**EXERCISE TASKS:**
**a.** Name every container the moving post says the writer once packed similar objects into.
**b.** Using the moving post below, decide whether each statement agrees with it, answering yes or no and quoting the words that settle it: (i) Brooke and the writer move to Brooklyn on the coming Monday. (ii) In earlier moves, the writer hired others to do the work. (iii) The writer used to wrap plates and glasses before anything else.
**c.** In the moving post below, rewrite the part that opens with the words containing "Q&A Friday!" and closes with "idea of packing.", substituting "Queens" for "Brooklyn".

**SOURCE PASSAGE:**
▼▼▼

Friday, September 28, 2007

Q&A Friday!

Hey, you guys may not know this, but check it out: Moving sucks. Brooke and I officially make the move down to Brooklyn this upcoming Monday, and so far all I can say is I am utterly baffled by girl’s idea of packing versus a boy’s idea of packing.

I’ve moved many times before and I’ve always done it myself. Rented a truck, bribed my friends with beer and pizza and just did it. Packing consisted of putting similar objects into the same shoe box/shopping bag/hamper and carrying them to the truck. I wouldn’t wrap up my plates and glasses, reasoning that maybe someone would want a drink or a snack while moving, so that could wait until the very end. Then I would end up riding in the truck with my dishes on my lap.

▲▲▲

**EXCERPTED DATA:**
▼▼▼

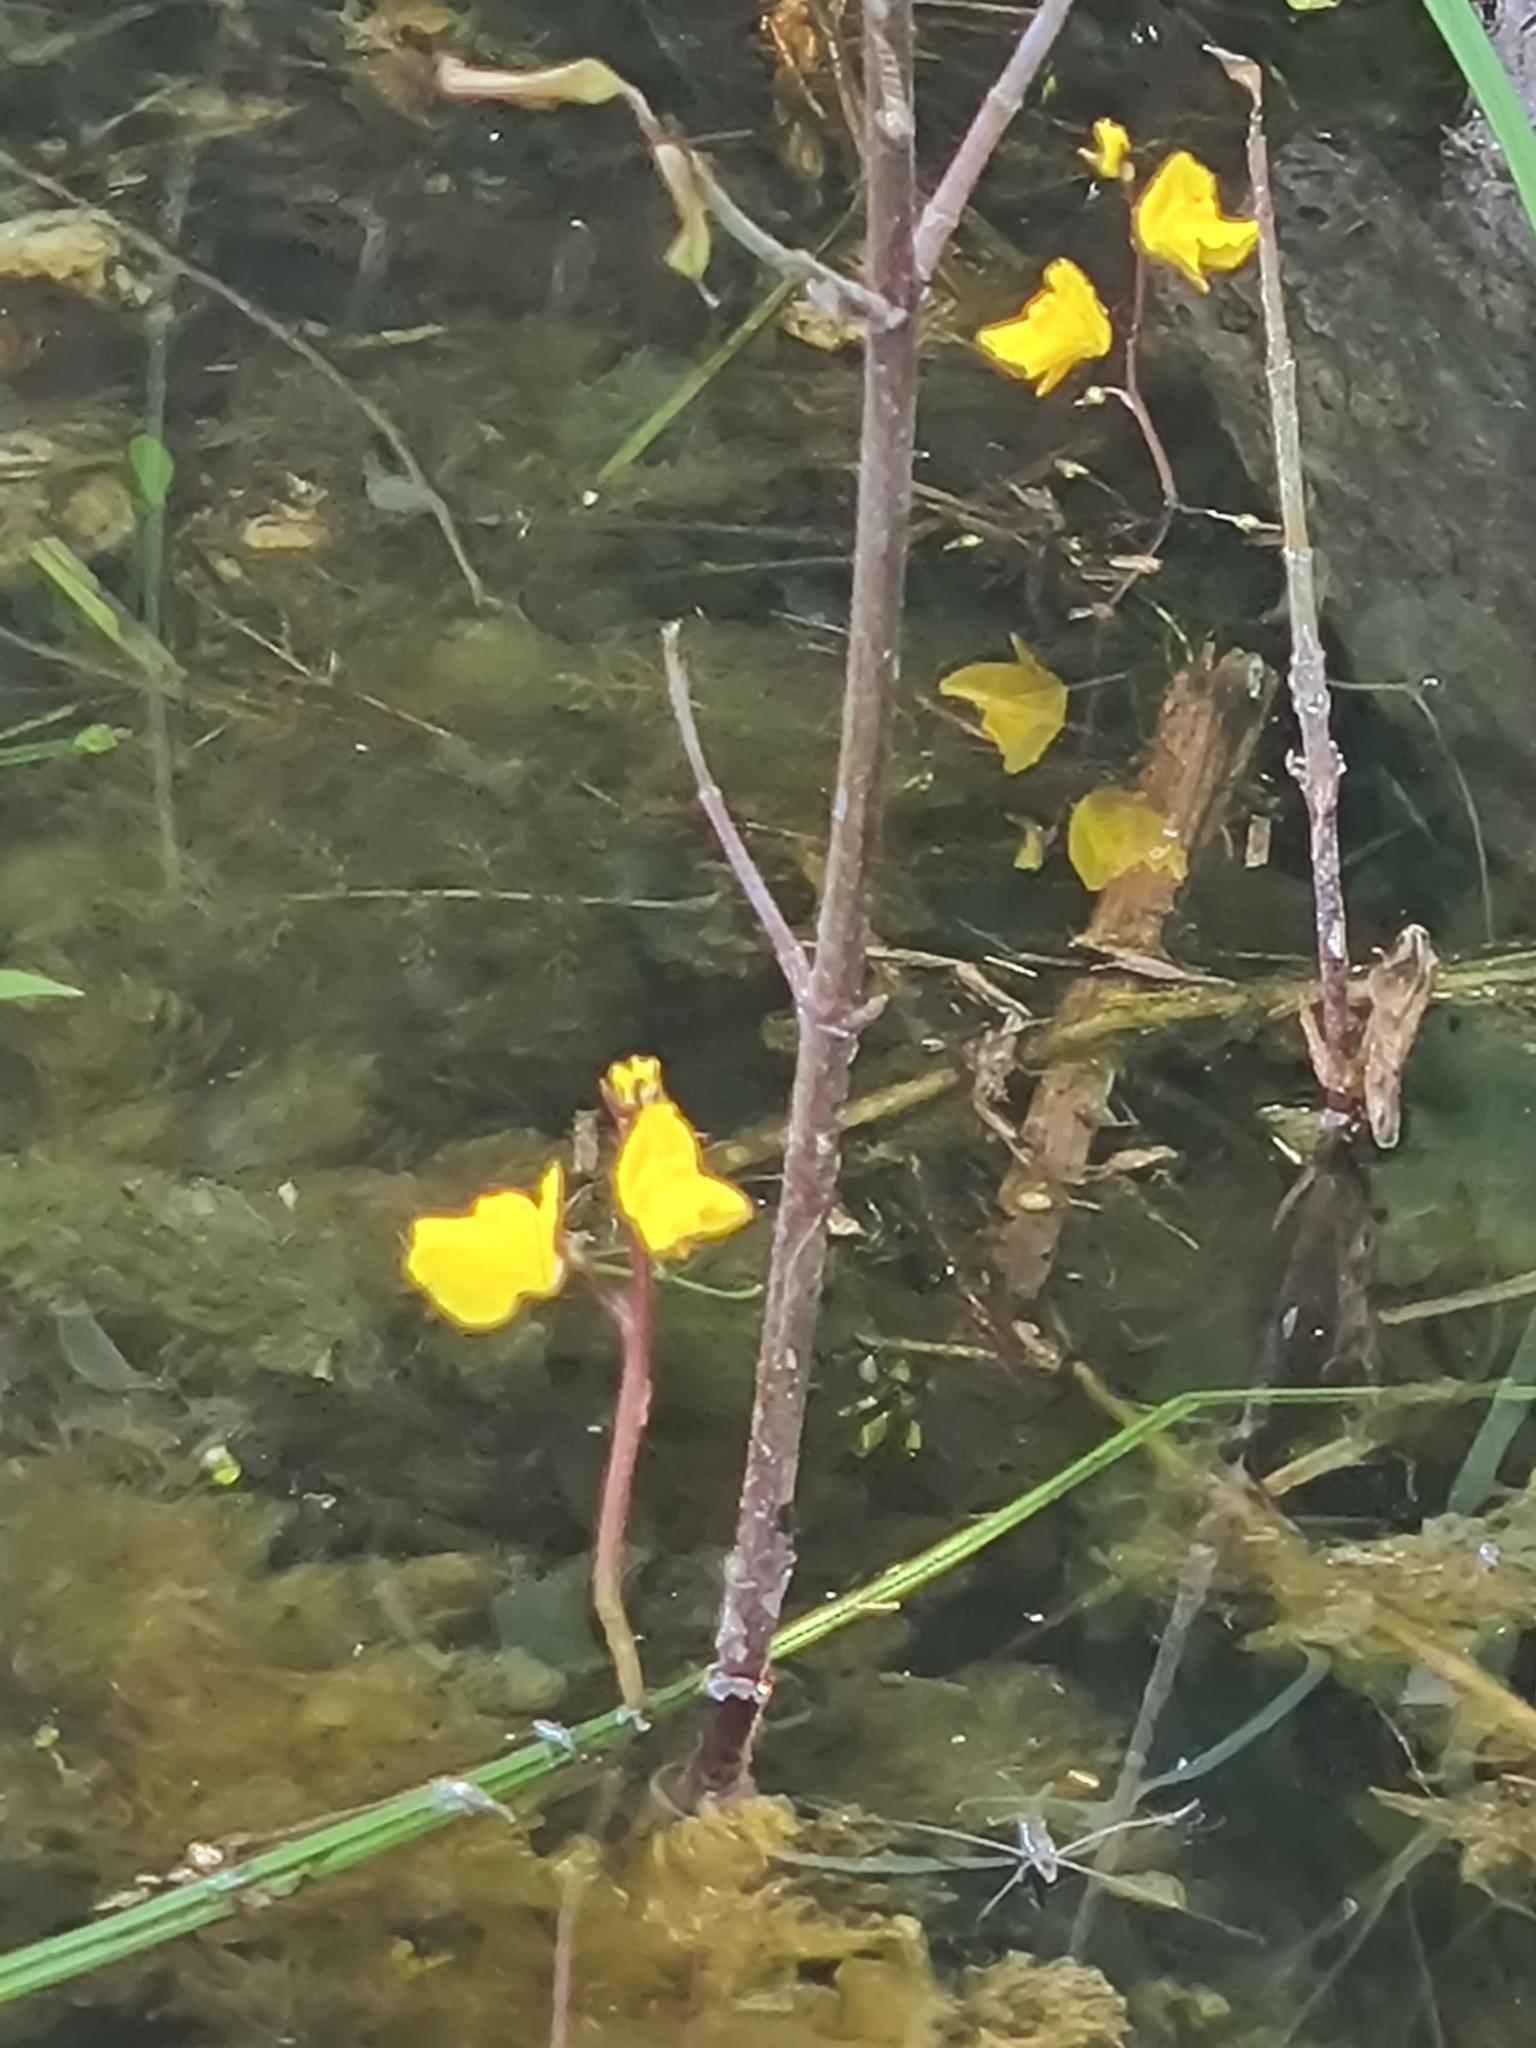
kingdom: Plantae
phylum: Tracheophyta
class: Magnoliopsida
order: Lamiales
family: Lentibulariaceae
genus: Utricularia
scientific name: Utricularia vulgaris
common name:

▲▲▲

**OUTPUTS BY TASK:**
**a.** shoe box, shopping bag, hamper

**b.**
(i) Yes: "Brooke and I officially make the move down to Brooklyn this upcoming Monday"
(ii) No: "I’ve always done it myself"
(iii) No: "I wouldn’t wrap up my plates and glasses, reasoning that maybe someone would want a drink or a snack while moving, so that could wait until the very end"

**c.**
Q&A Friday!

Hey, you guys may not know this, but check it out: Moving sucks. Brooke and I officially make the move down to Queens this upcoming Monday, and so far all I can say is I am utterly baffled by girl’s idea of packing versus a boy’s idea of packing.